A tiny photovoltaic cell brought the 2012 German Environmental Award, the largest award for environmental work given in Europe, to Andreas Bett. Together with his co-workers- Hansjörg Lerchenmüller and Günther Cramer, Bett has spent the last 25 years developing these multi-junction solar cells of the future.
What makes these cells special, is their ability to transform the entire spectrum of sunlight into energy, unlike conventional cells. This is achieved through the use of three different semi-conducting materials: gallium-indium-phosphide, gallium-indium-arsenide and germanium.
While silicon transforms light in a small part of the spectrum, these three allow much greater coverage, which means 10% increased cell efficiency.
The three semi-conductor structures are placed on top of each other in order to level the peaks. The top one uses the short blue wavelengths of light, the middle transforms light in the green wavelengths, and the lowest one makes use of the long, infrared wavelengths. This is a ground-breaking innovation that has never been demonstrated before.

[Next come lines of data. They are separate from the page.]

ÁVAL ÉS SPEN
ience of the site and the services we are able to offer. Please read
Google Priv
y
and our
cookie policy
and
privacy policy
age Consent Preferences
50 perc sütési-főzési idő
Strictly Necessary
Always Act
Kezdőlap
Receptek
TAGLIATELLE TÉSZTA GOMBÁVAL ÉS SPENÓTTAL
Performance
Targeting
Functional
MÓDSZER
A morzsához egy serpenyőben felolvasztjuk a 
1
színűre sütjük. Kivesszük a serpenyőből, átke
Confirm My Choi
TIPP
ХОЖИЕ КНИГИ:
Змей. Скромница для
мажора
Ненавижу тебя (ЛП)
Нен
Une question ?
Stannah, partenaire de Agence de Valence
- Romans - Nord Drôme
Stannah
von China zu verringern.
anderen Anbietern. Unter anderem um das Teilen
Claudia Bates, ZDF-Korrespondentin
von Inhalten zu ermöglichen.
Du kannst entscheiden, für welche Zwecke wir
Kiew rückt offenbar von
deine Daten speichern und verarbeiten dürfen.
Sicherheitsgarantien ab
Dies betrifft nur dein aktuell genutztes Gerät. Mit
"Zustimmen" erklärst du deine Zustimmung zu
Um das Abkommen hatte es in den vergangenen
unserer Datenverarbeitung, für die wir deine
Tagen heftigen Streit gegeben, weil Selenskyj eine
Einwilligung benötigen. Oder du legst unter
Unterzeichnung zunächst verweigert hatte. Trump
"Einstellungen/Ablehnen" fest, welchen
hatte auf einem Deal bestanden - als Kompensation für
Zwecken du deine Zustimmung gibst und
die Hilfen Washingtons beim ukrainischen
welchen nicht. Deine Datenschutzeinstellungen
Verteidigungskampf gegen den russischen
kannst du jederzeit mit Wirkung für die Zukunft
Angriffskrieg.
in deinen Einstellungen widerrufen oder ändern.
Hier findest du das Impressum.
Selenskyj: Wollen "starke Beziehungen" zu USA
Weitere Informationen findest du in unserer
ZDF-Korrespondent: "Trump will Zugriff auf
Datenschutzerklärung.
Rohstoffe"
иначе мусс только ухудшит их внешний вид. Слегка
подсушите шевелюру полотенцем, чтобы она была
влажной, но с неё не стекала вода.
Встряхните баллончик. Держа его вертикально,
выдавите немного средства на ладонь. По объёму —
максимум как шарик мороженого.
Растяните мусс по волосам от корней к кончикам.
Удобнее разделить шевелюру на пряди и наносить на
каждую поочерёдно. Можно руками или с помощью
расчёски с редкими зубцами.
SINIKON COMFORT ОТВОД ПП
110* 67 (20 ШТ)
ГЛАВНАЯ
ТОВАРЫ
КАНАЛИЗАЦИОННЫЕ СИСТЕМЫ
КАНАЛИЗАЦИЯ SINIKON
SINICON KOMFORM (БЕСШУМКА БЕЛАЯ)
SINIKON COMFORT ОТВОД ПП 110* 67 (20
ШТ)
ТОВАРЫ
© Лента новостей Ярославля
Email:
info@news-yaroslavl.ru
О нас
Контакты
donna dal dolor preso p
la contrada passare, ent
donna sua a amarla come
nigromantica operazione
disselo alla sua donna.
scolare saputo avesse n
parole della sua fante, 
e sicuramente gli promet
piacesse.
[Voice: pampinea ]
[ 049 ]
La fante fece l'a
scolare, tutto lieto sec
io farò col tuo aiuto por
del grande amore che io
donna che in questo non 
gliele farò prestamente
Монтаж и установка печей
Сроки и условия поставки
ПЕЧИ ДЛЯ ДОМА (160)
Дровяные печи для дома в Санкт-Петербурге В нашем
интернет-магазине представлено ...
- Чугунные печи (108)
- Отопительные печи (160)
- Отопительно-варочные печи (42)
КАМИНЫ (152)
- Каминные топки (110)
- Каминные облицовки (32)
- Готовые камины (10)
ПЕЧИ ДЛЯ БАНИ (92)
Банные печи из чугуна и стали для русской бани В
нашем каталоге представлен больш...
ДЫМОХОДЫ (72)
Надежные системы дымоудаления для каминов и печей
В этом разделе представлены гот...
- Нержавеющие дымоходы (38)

The first thought of course is the cost of making these cells. Yes, the three different semi-conductors increase the price a lot, however Bett has the solution to this problem too. He claims that if the sunlight is concentrated using a cheap optical lens and it is directed towards the very thin and small semi-conductor surface, the power that is generated is cost-effective.
Bett is very positive about the future of these solar cells. He predicts that in a few years, the share of the solar market that belongs to these cells would gain up to 15%. For them to work to their full capacity, however, there is a need of clear blue sky and plenty of direct sunlight. This will allow the optical lens to capture and guide light more effectively, ensuring optimal function of the cells.
Therefore, it is no surprise that the engineers involved in the manufacturing of this concentrator photovoltaic technology have placed their bets on land along the world’s Sun Belt.